---------- Provided entries

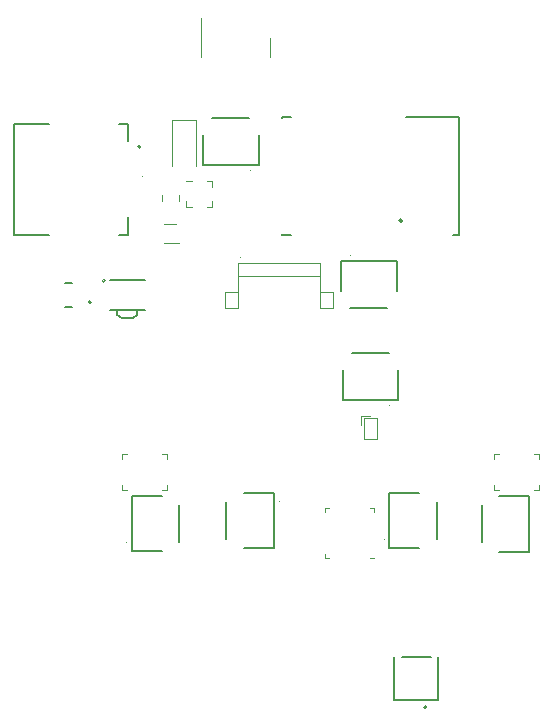
<source format=gto>
G04 #@! TF.GenerationSoftware,KiCad,Pcbnew,(5.1.4-0-10_14)*
G04 #@! TF.CreationDate,2020-04-27T00:49:30-05:00*
G04 #@! TF.ProjectId,Lifedatalink_v1_revA,4c696665-6461-4746-916c-696e6b5f7631,rev?*
G04 #@! TF.SameCoordinates,Original*
G04 #@! TF.FileFunction,Legend,Top*
G04 #@! TF.FilePolarity,Positive*
%FSLAX46Y46*%
G04 Gerber Fmt 4.6, Leading zero omitted, Abs format (unit mm)*
G04 Created by KiCad (PCBNEW (5.1.4-0-10_14)) date 2020-04-27 00:49:30*
%MOMM*%
%LPD*%
G04 APERTURE LIST*
%ADD10C,0.100000*%
%ADD11C,0.127000*%
%ADD12C,0.120000*%
%ADD13C,0.200000*%
G04 APERTURE END LIST*
D10*
X106152640Y-109470060D02*
X106552640Y-109470060D01*
X106152640Y-109870060D02*
X106152640Y-109470060D01*
X106152640Y-112470060D02*
X106552640Y-112470060D01*
X106152640Y-112070060D02*
X106152640Y-112470060D01*
X109952640Y-109470060D02*
X109952640Y-109870060D01*
X109552640Y-109470060D02*
X109952640Y-109470060D01*
X109952640Y-112470060D02*
X109952640Y-112070060D01*
X109552640Y-112470060D02*
X109952640Y-112470060D01*
X109638140Y-113751560D02*
G75*
G03X109638140Y-113751560I-50000J0D01*
G01*
D11*
X105138140Y-113781560D02*
X105138140Y-116921560D01*
X109138140Y-113001560D02*
X106608140Y-113001560D01*
X109138140Y-117701560D02*
X106608140Y-117701560D01*
X109138140Y-113001560D02*
X109138140Y-117701560D01*
D10*
X75061440Y-116936320D02*
G75*
G03X75061440Y-116936320I-50000J0D01*
G01*
D11*
X79461440Y-116906320D02*
X79461440Y-113766320D01*
X75461440Y-117686320D02*
X77991440Y-117686320D01*
X75461440Y-112986320D02*
X77991440Y-112986320D01*
X75461440Y-117686320D02*
X75461440Y-112986320D01*
X74657800Y-97911200D02*
X74257800Y-97661200D01*
X75557800Y-97911200D02*
X75957800Y-97661200D01*
X75957800Y-97211200D02*
X75957800Y-97661200D01*
X74257800Y-97211200D02*
X74257800Y-97661200D01*
X75557800Y-97911200D02*
X74657800Y-97911200D01*
D10*
X73157800Y-94761200D02*
G75*
G03X73157800Y-94761200I-50000J0D01*
G01*
D11*
X75957800Y-97211200D02*
X76607800Y-97211200D01*
X74257800Y-97211200D02*
X75957800Y-97211200D01*
X73607800Y-97211200D02*
X74257800Y-97211200D01*
X76607800Y-94711200D02*
X73607800Y-94711200D01*
D12*
X73256461Y-94761200D02*
G75*
G03X73256461Y-94761200I-148661J0D01*
G01*
X79450000Y-88015578D02*
X79450000Y-87498422D01*
X78030000Y-88015578D02*
X78030000Y-87498422D01*
X80883000Y-81189000D02*
X80883000Y-85089000D01*
X78883000Y-81189000D02*
X78883000Y-85089000D01*
X80883000Y-81189000D02*
X78883000Y-81189000D01*
D10*
X76388200Y-85936200D02*
G75*
G03X76388200Y-85936200I-50000J0D01*
G01*
X78446940Y-112454820D02*
X78046940Y-112454820D01*
X78446940Y-112054820D02*
X78446940Y-112454820D01*
X78446940Y-109454820D02*
X78046940Y-109454820D01*
X78446940Y-109854820D02*
X78446940Y-109454820D01*
X74646940Y-112454820D02*
X74646940Y-112054820D01*
X75046940Y-112454820D02*
X74646940Y-112454820D01*
X74646940Y-109454820D02*
X74646940Y-109854820D01*
X75046940Y-109454820D02*
X74646940Y-109454820D01*
X87977020Y-113472160D02*
G75*
G03X87977020Y-113472160I-50000J0D01*
G01*
D11*
X83477020Y-113502160D02*
X83477020Y-116642160D01*
X87477020Y-112722160D02*
X84947020Y-112722160D01*
X87477020Y-117422160D02*
X84947020Y-117422160D01*
X87477020Y-112722160D02*
X87477020Y-117422160D01*
D10*
X96874960Y-116672160D02*
G75*
G03X96874960Y-116672160I-50000J0D01*
G01*
D11*
X101274960Y-116642160D02*
X101274960Y-113502160D01*
X97274960Y-117422160D02*
X99804960Y-117422160D01*
X97274960Y-112722160D02*
X99804960Y-112722160D01*
X97274960Y-117422160D02*
X97274960Y-112722160D01*
X88181800Y-90928200D02*
X88981800Y-90928200D01*
X88181800Y-90828200D02*
X88181800Y-90928200D01*
X88181800Y-80928200D02*
X88981800Y-80928200D01*
X88181800Y-81028200D02*
X88181800Y-80928200D01*
X103181800Y-90928200D02*
X102681800Y-90928200D01*
X103181800Y-80928200D02*
X103181800Y-90928200D01*
X98681800Y-80928200D02*
X103181800Y-80928200D01*
D13*
X98399912Y-89688200D02*
G75*
G03X98399912Y-89688200I-158112J0D01*
G01*
X72027756Y-96591200D02*
G75*
G03X72027756Y-96591200I-102956J0D01*
G01*
D11*
X70454800Y-94961200D02*
X69854800Y-94961200D01*
X70454800Y-96961200D02*
X69854800Y-96961200D01*
D12*
X91434800Y-95712200D02*
X91434800Y-93272200D01*
X84434800Y-95712200D02*
X84434800Y-93272200D01*
X92484800Y-95712200D02*
X91434800Y-95712200D01*
X83384800Y-95712200D02*
X84434800Y-95712200D01*
X92484800Y-97072200D02*
X92484800Y-95712200D01*
X83384800Y-97072200D02*
X83384800Y-95712200D01*
X91434800Y-97072200D02*
X92484800Y-97072200D01*
X84434800Y-97072200D02*
X83384800Y-97072200D01*
X91434800Y-94332200D02*
X91434800Y-97072200D01*
X84434800Y-94332200D02*
X84434800Y-97072200D01*
X84434800Y-94332200D02*
X91434800Y-94332200D01*
X84434800Y-93272200D02*
X91434800Y-93272200D01*
X84733110Y-92792200D02*
G75*
G03X84733110Y-92792200I-58310J0D01*
G01*
X78240000Y-91605000D02*
X79440000Y-91605000D01*
X78240000Y-90005000D02*
X79240000Y-90005000D01*
X80103800Y-86352200D02*
X80103800Y-86352200D01*
X80603800Y-86352200D02*
X80103800Y-86352200D01*
X80103800Y-88052200D02*
X80103800Y-88052200D01*
X80103800Y-88552200D02*
X80103800Y-88052200D01*
X80603800Y-88552200D02*
X80103800Y-88552200D01*
X81803800Y-88552200D02*
X81803800Y-88552200D01*
X82303800Y-88552200D02*
X81803800Y-88552200D01*
X82303800Y-88052200D02*
X82303800Y-88552200D01*
X82303800Y-86852200D02*
X82303800Y-86852200D01*
X82303800Y-86352200D02*
X82303800Y-86852200D01*
X81803800Y-86352200D02*
X82303800Y-86352200D01*
D13*
X100418000Y-130893000D02*
G75*
G03X100418000Y-130893000I-100000J0D01*
G01*
D11*
X100768000Y-126668000D02*
X98368000Y-126668000D01*
X97718000Y-130268000D02*
X97718000Y-126668000D01*
X101418000Y-130268000D02*
X97718000Y-130268000D01*
X101418000Y-126668000D02*
X101418000Y-130268000D01*
X75145800Y-81487200D02*
X74415800Y-81487200D01*
X65495800Y-81487200D02*
X65495800Y-90877200D01*
X65495800Y-90877200D02*
X68475800Y-90877200D01*
X75145800Y-82962200D02*
X75145800Y-81487200D01*
X65495800Y-81487200D02*
X68475800Y-81487200D01*
X75145800Y-90877200D02*
X75145800Y-89402200D01*
X75145800Y-90877200D02*
X74415800Y-90877200D01*
D13*
X76195800Y-83432200D02*
G75*
G03X76195800Y-83432200I-100000J0D01*
G01*
D10*
X85520800Y-85430200D02*
G75*
G03X85520800Y-85430200I-50000J0D01*
G01*
D11*
X85440800Y-80980200D02*
X82300800Y-80980200D01*
X86220800Y-84980200D02*
X86220800Y-82450200D01*
X81520800Y-84980200D02*
X81520800Y-82450200D01*
X86220800Y-84980200D02*
X81520800Y-84980200D01*
D10*
X94004800Y-92649200D02*
G75*
G03X94004800Y-92649200I-50000J0D01*
G01*
D11*
X93984800Y-97099200D02*
X97124800Y-97099200D01*
X93204800Y-93099200D02*
X93204800Y-95629200D01*
X97904800Y-93099200D02*
X97904800Y-95629200D01*
X93204800Y-93099200D02*
X97904800Y-93099200D01*
D10*
X97344680Y-105313840D02*
G75*
G03X97344680Y-105313840I-50000J0D01*
G01*
D11*
X97264680Y-100863840D02*
X94124680Y-100863840D01*
X98044680Y-104863840D02*
X98044680Y-102333840D01*
X93344680Y-104863840D02*
X93344680Y-102333840D01*
X98044680Y-104863840D02*
X93344680Y-104863840D01*
D12*
X81341640Y-75861020D02*
X81341640Y-72551020D01*
X87161640Y-74201020D02*
X87161640Y-75841020D01*
X94911480Y-106204040D02*
X94911480Y-106954040D01*
X95661480Y-106204040D02*
X94911480Y-106204040D01*
X95111480Y-108154040D02*
X96211480Y-108154040D01*
X96211480Y-106404040D02*
X96211480Y-108154040D01*
X96211480Y-106404040D02*
X95111480Y-106404040D01*
X95111480Y-106404040D02*
X95111480Y-108154040D01*
X95673960Y-118241340D02*
X96023960Y-118241340D01*
X91803960Y-114021340D02*
X91803960Y-114371340D01*
X92153960Y-114021340D02*
X91803960Y-114021340D01*
X96023960Y-114021340D02*
X96023960Y-114371340D01*
X95673960Y-114021340D02*
X96023960Y-114021340D01*
X91803960Y-118241340D02*
X91803960Y-117891340D01*
X92153960Y-118241340D02*
X91803960Y-118241340D01*
M02*

</source>
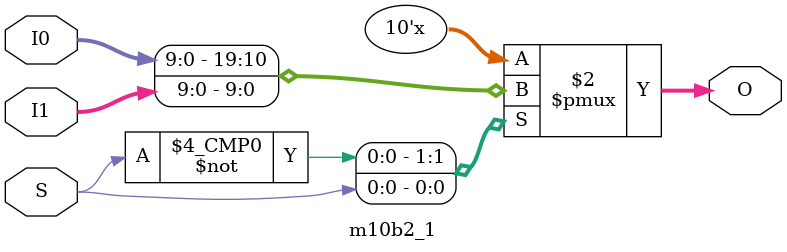
<source format=v>
`timescale 1ns / 1ps
module m10b2_1(
    input [15:0] I0,
    input [15:0] I1,
    input S,
    output reg [9:0] O
    );
	
	always @ (*)
		begin
		
			case(S)
			
				0:
					O = I0[9:0];
				1:
					O = I1[9:0];
				default:
					$display("ERROR! m10b2_ 1 SET VALUE OUT OF RANGE!");
				
			endcase
			
		end


endmodule

</source>
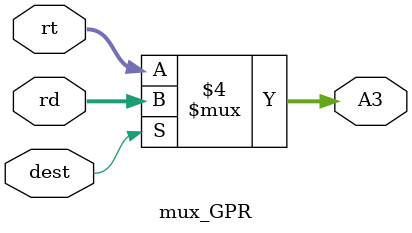
<source format=v>
`timescale 1ns / 1ps

module mux_GPR(
		input[4:0] rt, rd,
		input dest,
		output reg[4:0] A3
	);

	always @(rt or rd or dest)
		if (dest == 1) A3 = rd; else A3 = rt;
endmodule
</source>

--------------------

- How to complete this task
For this answer, return word for word the lines from the first line of the records through the line containing "X106152640Y-109470060D02*". Omit the pictures.

- Task solution
<source format=gto>
G04 #@! TF.GenerationSoftware,KiCad,Pcbnew,(5.1.4-0-10_14)*
G04 #@! TF.CreationDate,2020-04-27T00:49:30-05:00*
G04 #@! TF.ProjectId,Lifedatalink_v1_revA,4c696665-6461-4746-916c-696e6b5f7631,rev?*
G04 #@! TF.SameCoordinates,Original*
G04 #@! TF.FileFunction,Legend,Top*
G04 #@! TF.FilePolarity,Positive*
%FSLAX46Y46*%
G04 Gerber Fmt 4.6, Leading zero omitted, Abs format (unit mm)*
G04 Created by KiCad (PCBNEW (5.1.4-0-10_14)) date 2020-04-27 00:49:30*
%MOMM*%
%LPD*%
G04 APERTURE LIST*
%ADD10C,0.100000*%
%ADD11C,0.127000*%
%ADD12C,0.120000*%
%ADD13C,0.200000*%
G04 APERTURE END LIST*
D10*
X106152640Y-109470060D02*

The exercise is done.